#### ОТРЫВОК
И когда М. Зощенко пишет в повести "О чем пел соловей" о будущей отличной жизни лет, скажем, через триста (дата "чеховская" - Вершинин в "Трех сестрах" называет примерно тот же срок изменения жизни), "а может, даже и меньше", - мы понимаем, что срок этот назван не от неверия в возможности человека, а наоборот, из желания раззадорить его - доказать, что счастливое будущее возможно и раньше. А пока это счастливое будущее не наступило, герою сатирической повести живется не очень ладно: он принужден вести тяжелую борьбу за свое существование, за свое место под солнцем. Вот почему так несомненна слиянность голосов "во имя..." и "против" в сатирической повести 20-х гг. (тут вовсе не обязательно искать персонифицированный идеал - важна такая нацеленность на осмеяние порока, которая дает возможность "от противного" определить идейную позицию художника, хотя, конечно, страдания и переживания героев "Страшной ночи", "Чудесных похождений", "Дьяволиады" ближе авторам этих повестей, чем хлопотливые заботы персонажей "Ибикуса" и "Города Градова"). Вот почему звучит в повестях не торжествующий смех победителей, а в значительной степени горький смех людей, понимающих, сколь увертливо изображаемое ими зло, сколь масштабны его проявления, сколь устойчивы стоящие за ними силы. Вот почему персонажи сатирической повести 20-х гг. - при всем их несходстве - выглядят одновременно и творцами обстоятельств собственной жизни, и жертвами этих обстоятельств, питая и авторскую иронию, и авторский сарказм, и авторское сочувствие, и авторский лиризм.

#### ЗАДАНИЯ К УПРАЖНЕНИЮ
A. Объясните, исходя из отрывка о сатирической повести 20-х годов, почему Зощенко в повести «О чем пел соловей» называет срок наступления отличной жизни «лет через триста», «а может, даже и меньше». Уложитесь в одно–три предложения.
B. Дайте продолжение отрывка о сатирической повести 20-х годов, начиная сразу после его последнего предложения.

#### СОБРАННЫЕ ДАННЫЕ
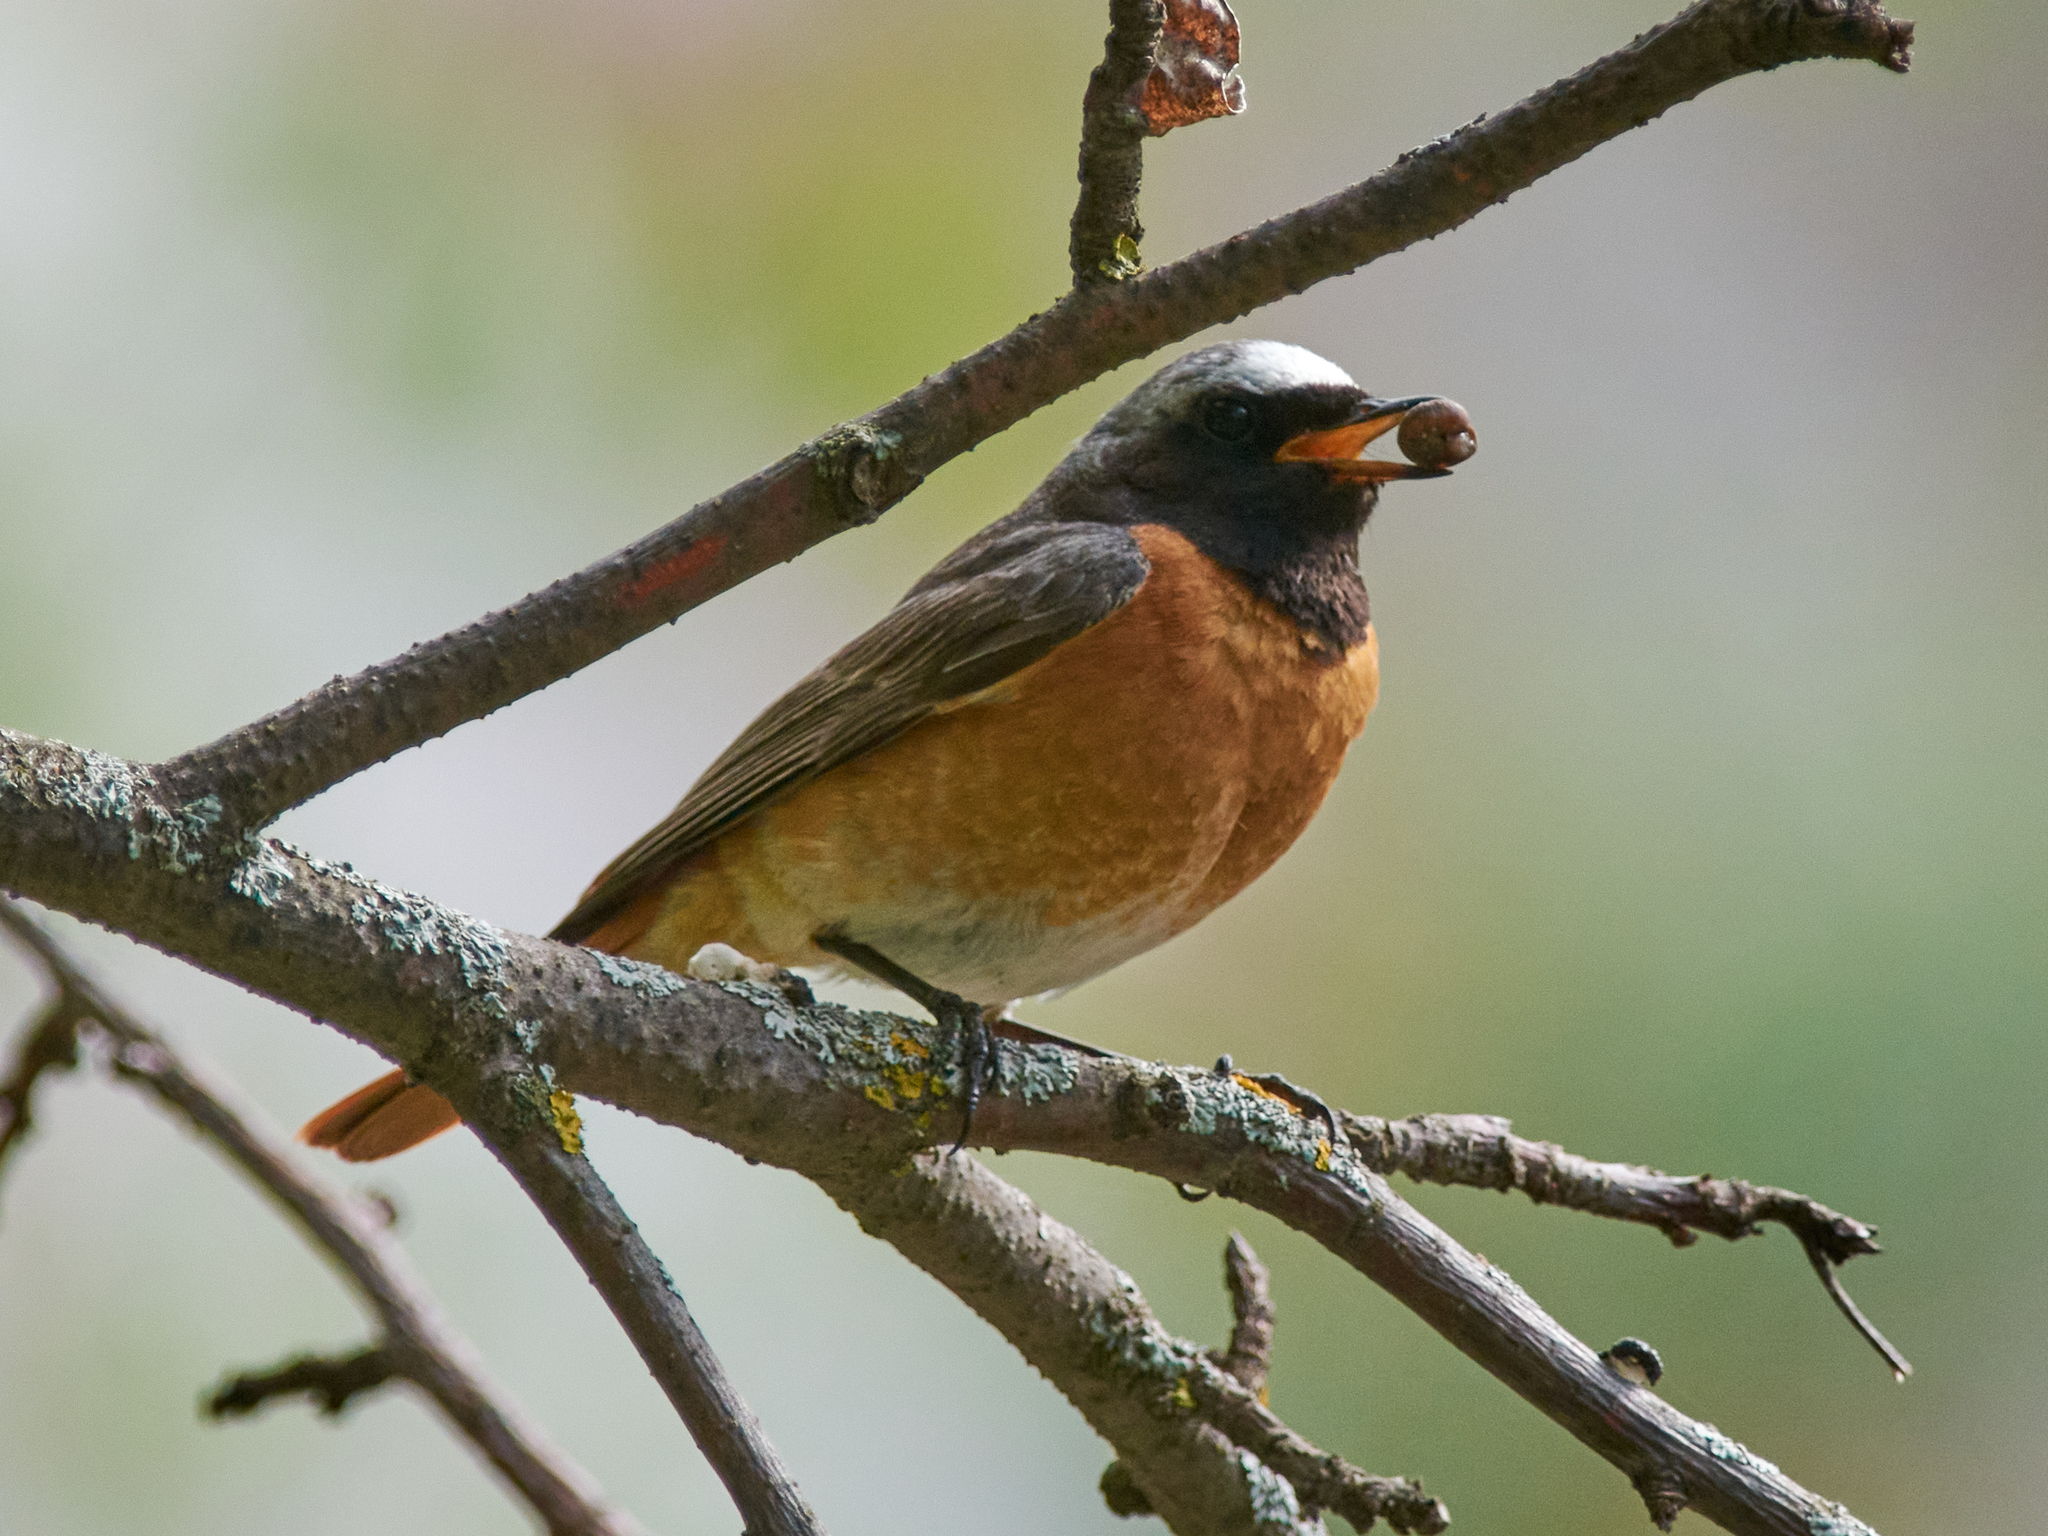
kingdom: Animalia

#### ПИСЬМЕННЫЕ ОТВЕТЫ
A. Этот срок назван не от неверия в возможности человека. Наоборот, Зощенко хочет раззадорить его и доказать, что счастливое будущее возможно и раньше.

B.
Осанистые Бормотов и Шмаков из платоновского "Города Градова", активно приспосабливающиеся к новым условиям; растерянный делопроизводитель Коротков, потрясенный невероятной странностью окружающего его мира, из "Дьяволиады" М. Булгакова; решительно ищущий правды портной Фокин из "Чудесных похождений" Вс. Иванова; пытающийся сохранить внутреннюю независимость и тем не менее теряющий ее профессор Персиков из "Роковых яиц" М. Булгакова; цепкий и неистребимый авантюрист Невзоров из "Ибикуса" А. Толстого; разноликая галерея героев М. Зощенко - мечтающий о счастье Забежкин ("Коза"), опустившийся от безнадежности жизни Перепенчук ("Аполлон и Тамара), не верящий в будущее Котофеев ("Страшная ночь"), утративший подлинные чувства Былинкин ("О чем пел соловей"), не верящий людям Володин ("Сирень цветет"), - все они схожи тем, что втянуты в водоворот событий, порожденных извне. События эти - чаще всего обыденные, повседневные, незначительные (исключение здесь составляют только "Роковые яйца" и "Похождения Невзорова") - устраивают проверку герою, которой тот, как правило, не выдерживает.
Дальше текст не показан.